Start of THE DATA

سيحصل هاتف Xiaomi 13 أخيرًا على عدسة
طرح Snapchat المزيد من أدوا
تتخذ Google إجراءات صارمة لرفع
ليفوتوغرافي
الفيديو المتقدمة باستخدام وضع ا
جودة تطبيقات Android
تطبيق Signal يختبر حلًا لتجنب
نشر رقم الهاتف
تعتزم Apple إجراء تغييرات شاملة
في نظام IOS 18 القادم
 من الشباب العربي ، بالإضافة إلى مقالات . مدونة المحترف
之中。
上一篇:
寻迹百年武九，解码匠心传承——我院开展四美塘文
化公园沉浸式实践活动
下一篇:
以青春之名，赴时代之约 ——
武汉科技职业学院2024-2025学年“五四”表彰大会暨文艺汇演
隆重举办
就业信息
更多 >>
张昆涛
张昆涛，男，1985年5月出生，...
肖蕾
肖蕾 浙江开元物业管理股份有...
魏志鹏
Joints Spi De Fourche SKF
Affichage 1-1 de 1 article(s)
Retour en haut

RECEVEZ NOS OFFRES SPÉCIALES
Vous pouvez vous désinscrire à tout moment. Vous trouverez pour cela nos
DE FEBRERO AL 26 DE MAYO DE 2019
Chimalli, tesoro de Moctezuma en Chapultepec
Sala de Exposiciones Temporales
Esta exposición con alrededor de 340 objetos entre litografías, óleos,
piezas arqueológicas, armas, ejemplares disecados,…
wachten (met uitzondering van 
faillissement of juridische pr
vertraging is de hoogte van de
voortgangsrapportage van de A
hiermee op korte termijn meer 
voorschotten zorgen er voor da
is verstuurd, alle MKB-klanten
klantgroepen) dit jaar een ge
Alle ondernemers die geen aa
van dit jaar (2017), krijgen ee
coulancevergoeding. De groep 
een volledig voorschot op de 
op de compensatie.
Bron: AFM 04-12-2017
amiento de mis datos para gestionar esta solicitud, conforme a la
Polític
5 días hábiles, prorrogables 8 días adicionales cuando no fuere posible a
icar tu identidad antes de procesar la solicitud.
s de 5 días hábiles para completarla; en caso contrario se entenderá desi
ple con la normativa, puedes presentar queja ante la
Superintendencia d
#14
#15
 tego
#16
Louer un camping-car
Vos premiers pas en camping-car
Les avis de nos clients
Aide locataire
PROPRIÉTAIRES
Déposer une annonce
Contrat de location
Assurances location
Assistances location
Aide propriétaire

End of THE DATA

--- THE TASK ---
Copy out all of the lines above character for character, keeping their order and line breaks.

--- SOLUTION ---
سيحصل هاتف Xiaomi 13 أخيرًا على عدسة
طرح Snapchat المزيد من أدوا
تتخذ Google إجراءات صارمة لرفع
ليفوتوغرافي
الفيديو المتقدمة باستخدام وضع ا
جودة تطبيقات Android
تطبيق Signal يختبر حلًا لتجنب
نشر رقم الهاتف
تعتزم Apple إجراء تغييرات شاملة
في نظام IOS 18 القادم
 من الشباب العربي ، بالإضافة إلى مقالات . مدونة المحترف
之中。
上一篇:
寻迹百年武九，解码匠心传承——我院开展四美塘文
化公园沉浸式实践活动
下一篇:
以青春之名，赴时代之约 ——
武汉科技职业学院2024-2025学年“五四”表彰大会暨文艺汇演
隆重举办
就业信息
更多 >>
张昆涛
张昆涛，男，1985年5月出生，...
肖蕾
肖蕾 浙江开元物业管理股份有...
魏志鹏
Joints Spi De Fourche SKF
Affichage 1-1 de 1 article(s)
Retour en haut

RECEVEZ NOS OFFRES SPÉCIALES
Vous pouvez vous désinscrire à tout moment. Vous trouverez pour cela nos
DE FEBRERO AL 26 DE MAYO DE 2019
Chimalli, tesoro de Moctezuma en Chapultepec
Sala de Exposiciones Temporales
Esta exposición con alrededor de 340 objetos entre litografías, óleos,
piezas arqueológicas, armas, ejemplares disecados,…
wachten (met uitzondering van 
faillissement of juridische pr
vertraging is de hoogte van de
voortgangsrapportage van de A
hiermee op korte termijn meer 
voorschotten zorgen er voor da
is verstuurd, alle MKB-klanten
klantgroepen) dit jaar een ge
Alle ondernemers die geen aa
van dit jaar (2017), krijgen ee
coulancevergoeding. De groep 
een volledig voorschot op de 
op de compensatie.
Bron: AFM 04-12-2017
amiento de mis datos para gestionar esta solicitud, conforme a la
Polític
5 días hábiles, prorrogables 8 días adicionales cuando no fuere posible a
icar tu identidad antes de procesar la solicitud.
s de 5 días hábiles para completarla; en caso contrario se entenderá desi
ple con la normativa, puedes presentar queja ante la
Superintendencia d
#14
#15
 tego
#16
Louer un camping-car
Vos premiers pas en camping-car
Les avis de nos clients
Aide locataire
PROPRIÉTAIRES
Déposer une annonce
Contrat de location
Assurances location
Assistances location
Aide propriétaire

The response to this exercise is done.